Y sin decir más, espoleó el caballo y se internó en el bosque por un sendero apenas visible, donde reinaba tan profunda oscuridad, que no se podían distinguir los árboles de los lados.
Siguiéronla Romero y los malayos que se le hablan situado a retaguardia. Apenas distinguía a la muchacha; pero el delicado perfume de lilas que exhalaba y que se esparcía como en ondas en las tinieblas, bastaba para guiarlo.

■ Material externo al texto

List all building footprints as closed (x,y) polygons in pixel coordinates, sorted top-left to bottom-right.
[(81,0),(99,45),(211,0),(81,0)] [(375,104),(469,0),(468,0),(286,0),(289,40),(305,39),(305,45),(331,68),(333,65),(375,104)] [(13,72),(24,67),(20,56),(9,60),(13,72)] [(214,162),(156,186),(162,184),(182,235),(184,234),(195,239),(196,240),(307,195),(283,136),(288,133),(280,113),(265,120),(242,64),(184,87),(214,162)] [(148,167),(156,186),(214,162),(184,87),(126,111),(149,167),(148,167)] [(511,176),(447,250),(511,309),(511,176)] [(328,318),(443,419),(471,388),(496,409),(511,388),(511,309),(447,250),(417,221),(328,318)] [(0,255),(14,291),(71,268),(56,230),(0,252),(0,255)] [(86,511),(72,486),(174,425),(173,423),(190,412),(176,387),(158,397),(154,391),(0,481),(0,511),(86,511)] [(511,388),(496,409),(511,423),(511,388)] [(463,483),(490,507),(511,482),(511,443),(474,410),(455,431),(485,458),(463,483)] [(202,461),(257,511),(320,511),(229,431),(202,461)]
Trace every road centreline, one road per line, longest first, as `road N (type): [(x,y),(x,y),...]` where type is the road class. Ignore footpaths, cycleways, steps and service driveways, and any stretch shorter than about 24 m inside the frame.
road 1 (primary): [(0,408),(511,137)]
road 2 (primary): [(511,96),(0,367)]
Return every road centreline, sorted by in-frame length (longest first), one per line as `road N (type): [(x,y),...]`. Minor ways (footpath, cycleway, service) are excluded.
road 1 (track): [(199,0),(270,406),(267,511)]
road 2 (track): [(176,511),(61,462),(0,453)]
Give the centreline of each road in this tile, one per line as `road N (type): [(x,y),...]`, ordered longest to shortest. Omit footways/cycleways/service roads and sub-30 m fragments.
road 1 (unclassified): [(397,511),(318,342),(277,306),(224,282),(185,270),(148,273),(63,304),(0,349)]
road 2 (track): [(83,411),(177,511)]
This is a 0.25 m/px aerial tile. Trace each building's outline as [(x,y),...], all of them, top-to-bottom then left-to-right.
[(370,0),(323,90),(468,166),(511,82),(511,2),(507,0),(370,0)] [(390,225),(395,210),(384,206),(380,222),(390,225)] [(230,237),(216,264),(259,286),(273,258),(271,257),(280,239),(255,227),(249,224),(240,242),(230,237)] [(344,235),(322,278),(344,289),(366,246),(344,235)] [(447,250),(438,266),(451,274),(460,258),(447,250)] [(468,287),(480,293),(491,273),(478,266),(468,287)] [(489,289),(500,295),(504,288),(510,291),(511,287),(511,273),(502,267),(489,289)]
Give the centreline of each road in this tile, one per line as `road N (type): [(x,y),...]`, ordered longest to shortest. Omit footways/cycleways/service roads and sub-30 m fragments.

La seguía como atraído por una fuerza misteriosa o compelido por una voluntad potente e irresistible, y al mismo tiempo iba pensando en quién podría ser aquella mujer que Hang-Tu había puesto a su lado para guiarle a través de los enemigos hasta Salitrán, y por qué se había valido de una mujer y no de un hombre, que hubiera podido serle más útil en cualquier trance peligroso. ¿Qué miras ocultas tenía el poderoso jefe de las sociedades secretas al darle aquella compañera? Temores vagos comenzaban a invadir su ánimo pensando en aquellas palabras oscuras y enigmáticas que había pronunciado el chino varias veces aquel día, y también por la noche, en el momento de separarse.
¿Qué meditaba aquel hombre de corazón y de mirada impenetrables? Los pensamientos del mestizo volvían sobre Teresita, y, sin saber por qué, se sentía invadido de profunda inquietud. Temía cualquiera trama tenebrosa contra la muchacha que había dejado en Manila.
Sus temores fueron creciendo poco a poco hasta adquirir tal intensidad que se le hicieron insufribles. Sentía instintivamente que algo tremendo debía de estar sucediendo en la capital mientras se trataba de alejarle de ella.
—¡Than-Kiu! —exclamó.
La muchacha, que seguía internándose en el bosque, se detuvo diciendo:
—¿Qué desea mi señor?
—Hacerte una pregunta.
—Soy la esclava de mi señor, que puede preguntarme lo que quiera.
—¿Puedes decirme porqué se ha quedado Hang-Tu en Manila?
—Acaso.
—¿Has oído hablar de la Perla de Manila?
La muchacha no contestó.
—¿Me has oído?
—Sí, señor —respondió Than-Kiu con acento en que se advertía algo de tristeza.
—¿La conoces?
—La Flor de las Perlas puede haber oído hablar de la Perla de Manila; pero las perlas de mi país no tienen voz.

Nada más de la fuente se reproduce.